▶ _Directions_
Transcribe, word for word, all of the entries below, and exclude any pictures from the copy.
+ + + + + + +
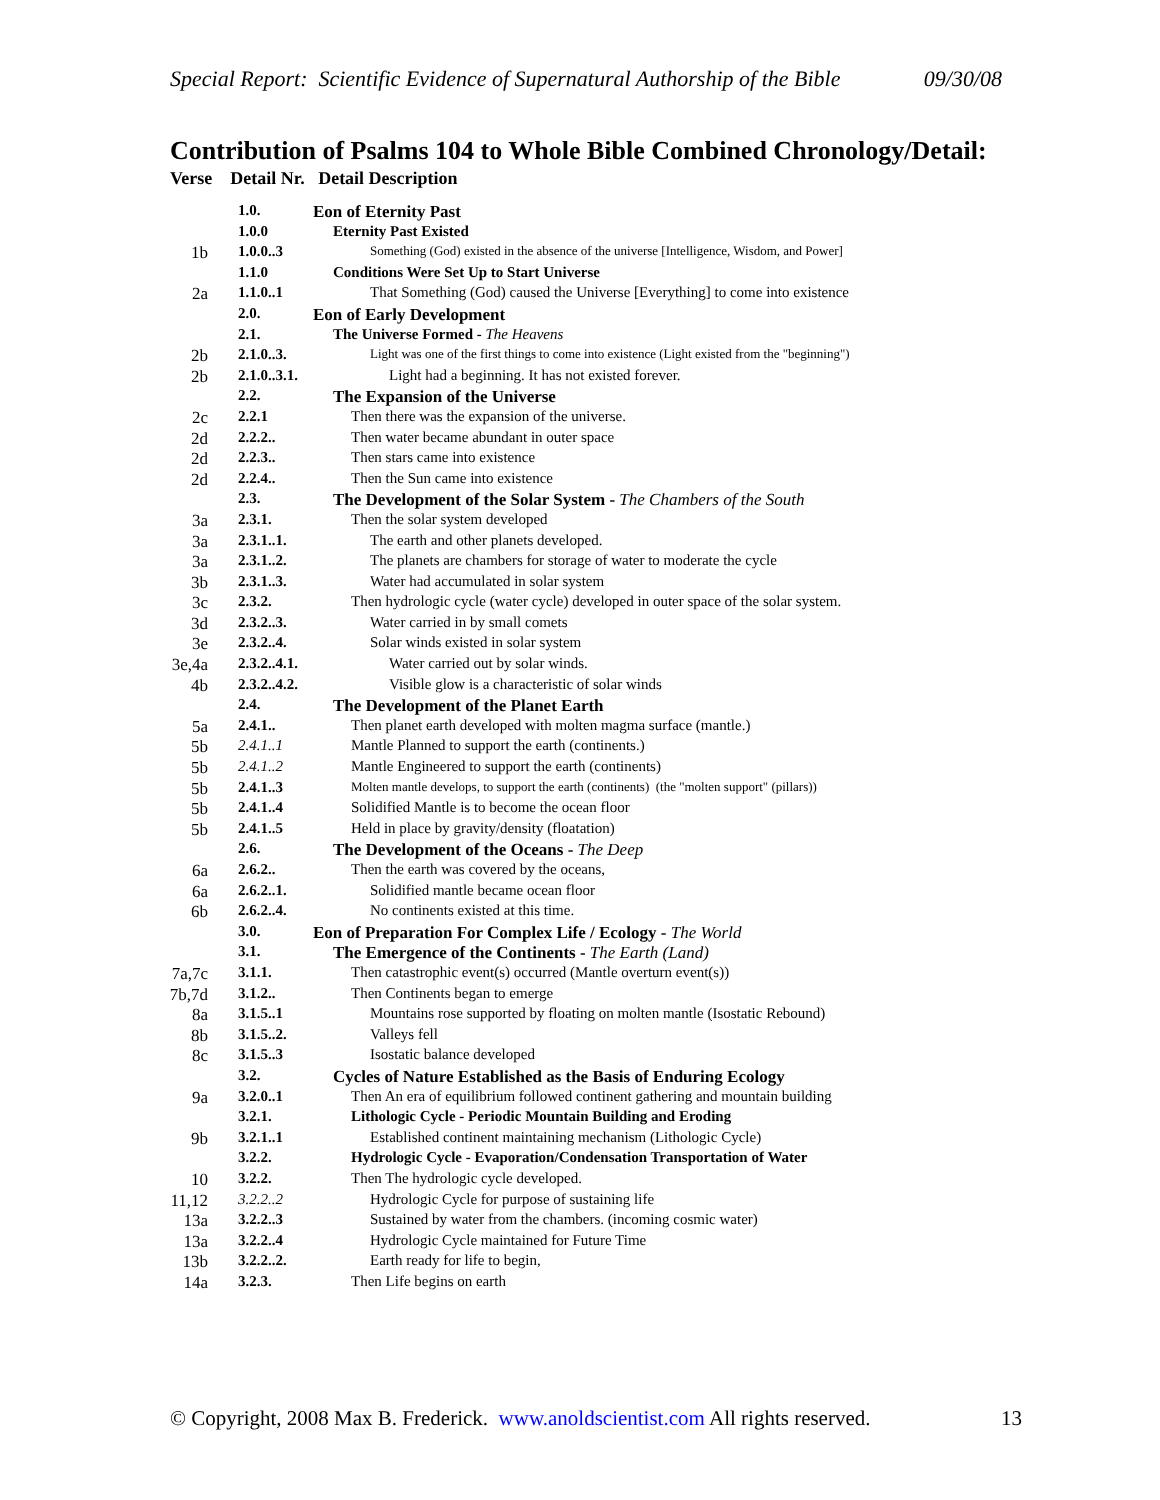Special Report: Scientific Evidence of Supernatural Authorship of the Bible 09/30/08
Contribution of Psalms 104 to Whole Bible Combined Chronology/Detail:
Verse Detail Nr. Detail Description
| | 1.0. | Eon of Eternity Past |
| | 1.0.0 | Eternity Past Existed |
| 1b | 1.0.0..3 | Something (God) existed in the absence of the universe [Intelligence, Wisdom, and Power] |
| | 1.1.0 | Conditions Were Set Up to Start Universe |
| 2a | 1.1.0..1 | That Something (God) caused the Universe [Everything] to come into existence |
| | 2.0. | Eon of Early Development |
| | 2.1. | The Universe Formed - The Heavens |
| 2b | 2.1.0..3. | Light was one of the first things to come into existence (Light existed from the "beginning") |
| 2b | 2.1.0..3.1. | Light had a beginning. It has not existed forever. |
| | 2.2. | The Expansion of the Universe |
| 2c | 2.2.1 | Then there was the expansion of the universe. |
| 2d | 2.2.2.. | Then water became abundant in outer space |
| 2d | 2.2.3.. | Then stars came into existence |
| 2d | 2.2.4.. | Then the Sun came into existence |
| | 2.3. | The Development of the Solar System - The Chambers of the South |
| 3a | 2.3.1. | Then the solar system developed |
| 3a | 2.3.1..1. | The earth and other planets developed. |
| 3a | 2.3.1..2. | The planets are chambers for storage of water to moderate the cycle |
| 3b | 2.3.1..3. | Water had accumulated in solar system |
| 3c | 2.3.2. | Then hydrologic cycle (water cycle) developed in outer space of the solar system. |
| 3d | 2.3.2..3. | Water carried in by small comets |
| 3e | 2.3.2..4. | Solar winds existed in solar system |
| 3e,4a | 2.3.2..4.1. | Water carried out by solar winds. |
| 4b | 2.3.2..4.2. | Visible glow is a characteristic of solar winds |
| | 2.4. | The Development of the Planet Earth |
| 5a | 2.4.1.. | Then planet earth developed with molten magma surface (mantle.) |
| 5b | 2.4.1..1 | Mantle Planned to support the earth (continents.) |
| 5b | 2.4.1..2 | Mantle Engineered to support the earth (continents) |
| 5b | 2.4.1..3 | Molten mantle develops, to support the earth (continents) (the "molten support" (pillars)) |
| 5b | 2.4.1..4 | Solidified Mantle is to become the ocean floor |
| 5b | 2.4.1..5 | Held in place by gravity/density (floatation) |
| | 2.6. | The Development of the Oceans - The Deep |
| 6a | 2.6.2.. | Then the earth was covered by the oceans, |
| 6a | 2.6.2..1. | Solidified mantle became ocean floor |
| 6b | 2.6.2..4. | No continents existed at this time. |
| | 3.0. | Eon of Preparation For Complex Life / Ecology - The World |
| | 3.1. | The Emergence of the Continents - The Earth (Land) |
| 7a,7c | 3.1.1. | Then catastrophic event(s) occurred (Mantle overturn event(s)) |
| 7b,7d | 3.1.2.. | Then Continents began to emerge |
| 8a | 3.1.5..1 | Mountains rose supported by floating on molten mantle (Isostatic Rebound) |
| 8b | 3.1.5..2. | Valleys fell |
| 8c | 3.1.5..3 | Isostatic balance developed |
| | 3.2. | Cycles of Nature Established as the Basis of Enduring Ecology |
| 9a | 3.2.0..1 | Then An era of equilibrium followed continent gathering and mountain building |
| | 3.2.1. | Lithologic Cycle - Periodic Mountain Building and Eroding |
| 9b | 3.2.1..1 | Established continent maintaining mechanism (Lithologic Cycle) |
| | 3.2.2. | Hydrologic Cycle - Evaporation/Condensation Transportation of Water |
| 10 | 3.2.2. | Then The hydrologic cycle developed. |
| 11,12 | 3.2.2..2 | Hydrologic Cycle for purpose of sustaining life |
| 13a | 3.2.2..3 | Sustained by water from the chambers. (incoming cosmic water) |
| 13a | 3.2.2..4 | Hydrologic Cycle maintained for Future Time |
| 13b | 3.2.2..2. | Earth ready for life to begin, |
| 14a | 3.2.3. | Then Life begins on earth |
© Copyright, 2008 Max B. Frederick. www.anoldscientist.com All rights reserved. 13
+ + + + + + +
▶ _Worked solution_
Special Report: Scientific Evidence of Supernatural Authorship of the Bible 09/30/08
Contribution of Psalms 104 to Whole Bible Combined Chronology/Detail:
Verse Detail Nr. Detail Description
| | 1.0. | Eon of Eternity Past |
| | 1.0.0 | Eternity Past Existed |
| 1b | 1.0.0..3 | Something (God) existed in the absence of the universe [Intelligence, Wisdom, and Power] |
| | 1.1.0 | Conditions Were Set Up to Start Universe |
| 2a | 1.1.0..1 | That Something (God) caused the Universe [Everything] to come into existence |
| | 2.0. | Eon of Early Development |
| | 2.1. | The Universe Formed - The Heavens |
| 2b | 2.1.0..3. | Light was one of the first things to come into existence (Light existed from the "beginning") |
| 2b | 2.1.0..3.1. | Light had a beginning. It has not existed forever. |
| | 2.2. | The Expansion of the Universe |
| 2c | 2.2.1 | Then there was the expansion of the universe. |
| 2d | 2.2.2.. | Then water became abundant in outer space |
| 2d | 2.2.3.. | Then stars came into existence |
| 2d | 2.2.4.. | Then the Sun came into existence |
| | 2.3. | The Development of the Solar System - The Chambers of the South |
| 3a | 2.3.1. | Then the solar system developed |
| 3a | 2.3.1..1. | The earth and other planets developed. |
| 3a | 2.3.1..2. | The planets are chambers for storage of water to moderate the cycle |
| 3b | 2.3.1..3. | Water had accumulated in solar system |
| 3c | 2.3.2. | Then hydrologic cycle (water cycle) developed in outer space of the solar system. |
| 3d | 2.3.2..3. | Water carried in by small comets |
| 3e | 2.3.2..4. | Solar winds existed in solar system |
| 3e,4a | 2.3.2..4.1. | Water carried out by solar winds. |
| 4b | 2.3.2..4.2. | Visible glow is a characteristic of solar winds |
| | 2.4. | The Development of the Planet Earth |
| 5a | 2.4.1.. | Then planet earth developed with molten magma surface (mantle.) |
| 5b | 2.4.1..1 | Mantle Planned to support the earth (continents.) |
| 5b | 2.4.1..2 | Mantle Engineered to support the earth (continents) |
| 5b | 2.4.1..3 | Molten mantle develops, to support the earth (continents) (the "molten support" (pillars)) |
| 5b | 2.4.1..4 | Solidified Mantle is to become the ocean floor |
| 5b | 2.4.1..5 | Held in place by gravity/density (floatation) |
| | 2.6. | The Development of the Oceans - The Deep |
| 6a | 2.6.2.. | Then the earth was covered by the oceans, |
| 6a | 2.6.2..1. | Solidified mantle became ocean floor |
| 6b | 2.6.2..4. | No continents existed at this time. |
| | 3.0. | Eon of Preparation For Complex Life / Ecology - The World |
| | 3.1. | The Emergence of the Continents - The Earth (Land) |
| 7a,7c | 3.1.1. | Then catastrophic event(s) occurred (Mantle overturn event(s)) |
| 7b,7d | 3.1.2.. | Then Continents began to emerge |
| 8a | 3.1.5..1 | Mountains rose supported by floating on molten mantle (Isostatic Rebound) |
| 8b | 3.1.5..2. | Valleys fell |
| 8c | 3.1.5..3 | Isostatic balance developed |
| | 3.2. | Cycles of Nature Established as the Basis of Enduring Ecology |
| 9a | 3.2.0..1 | Then An era of equilibrium followed continent gathering and mountain building |
| | 3.2.1. | Lithologic Cycle - Periodic Mountain Building and Eroding |
| 9b | 3.2.1..1 | Established continent maintaining mechanism (Lithologic Cycle) |
| | 3.2.2. | Hydrologic Cycle - Evaporation/Condensation Transportation of Water |
| 10 | 3.2.2. | Then The hydrologic cycle developed. |
| 11,12 | 3.2.2..2 | Hydrologic Cycle for purpose of sustaining life |
| 13a | 3.2.2..3 | Sustained by water from the chambers. (incoming cosmic water) |
| 13a | 3.2.2..4 | Hydrologic Cycle maintained for Future Time |
| 13b | 3.2.2..2. | Earth ready for life to begin, |
| 14a | 3.2.3. | Then Life begins on earth |
© Copyright, 2008 Max B. Frederick. www.anoldscientist.com All rights reserved. 13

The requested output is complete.